**Problem description**
Below are entries; work out how many of their lines include the string "pour", and reply with the number only.

**Exercise data**
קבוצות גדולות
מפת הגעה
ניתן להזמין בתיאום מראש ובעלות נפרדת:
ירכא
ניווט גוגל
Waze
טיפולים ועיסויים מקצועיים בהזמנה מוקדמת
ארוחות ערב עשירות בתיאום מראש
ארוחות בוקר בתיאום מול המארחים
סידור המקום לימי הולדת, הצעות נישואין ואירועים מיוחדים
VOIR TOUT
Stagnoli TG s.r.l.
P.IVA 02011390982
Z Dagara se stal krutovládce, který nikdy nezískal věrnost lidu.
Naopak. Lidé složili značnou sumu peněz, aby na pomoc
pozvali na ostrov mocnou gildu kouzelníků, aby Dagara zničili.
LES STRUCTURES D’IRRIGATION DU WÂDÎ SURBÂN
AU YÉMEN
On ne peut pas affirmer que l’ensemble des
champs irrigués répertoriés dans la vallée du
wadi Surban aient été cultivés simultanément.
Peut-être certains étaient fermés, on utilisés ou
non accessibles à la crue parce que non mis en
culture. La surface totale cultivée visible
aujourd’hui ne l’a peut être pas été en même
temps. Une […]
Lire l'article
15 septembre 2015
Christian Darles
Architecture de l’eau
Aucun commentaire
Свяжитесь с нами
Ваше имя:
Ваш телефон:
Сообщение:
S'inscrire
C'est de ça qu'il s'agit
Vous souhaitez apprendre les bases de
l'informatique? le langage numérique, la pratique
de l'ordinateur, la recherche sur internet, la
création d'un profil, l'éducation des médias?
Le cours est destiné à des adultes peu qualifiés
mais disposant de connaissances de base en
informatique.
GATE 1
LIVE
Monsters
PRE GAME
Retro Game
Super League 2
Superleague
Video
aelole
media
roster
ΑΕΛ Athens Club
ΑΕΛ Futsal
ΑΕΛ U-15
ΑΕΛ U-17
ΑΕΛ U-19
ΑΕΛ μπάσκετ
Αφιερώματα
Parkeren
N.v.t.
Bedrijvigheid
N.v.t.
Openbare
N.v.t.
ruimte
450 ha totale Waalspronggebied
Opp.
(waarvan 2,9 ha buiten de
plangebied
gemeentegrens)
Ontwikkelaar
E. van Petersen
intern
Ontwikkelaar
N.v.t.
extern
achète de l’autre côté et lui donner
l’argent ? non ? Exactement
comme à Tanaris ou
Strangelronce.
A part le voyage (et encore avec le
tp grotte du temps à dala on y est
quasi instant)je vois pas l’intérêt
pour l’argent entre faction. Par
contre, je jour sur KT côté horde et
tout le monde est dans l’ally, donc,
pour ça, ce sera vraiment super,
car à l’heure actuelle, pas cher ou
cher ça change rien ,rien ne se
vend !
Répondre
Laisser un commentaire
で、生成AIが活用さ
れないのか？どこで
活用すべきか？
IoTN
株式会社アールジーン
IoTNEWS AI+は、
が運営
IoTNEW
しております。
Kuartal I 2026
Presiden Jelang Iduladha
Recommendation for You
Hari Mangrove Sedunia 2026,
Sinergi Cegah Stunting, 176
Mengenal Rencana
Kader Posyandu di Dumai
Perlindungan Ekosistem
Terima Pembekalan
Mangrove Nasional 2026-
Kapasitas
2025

**Task answer**
2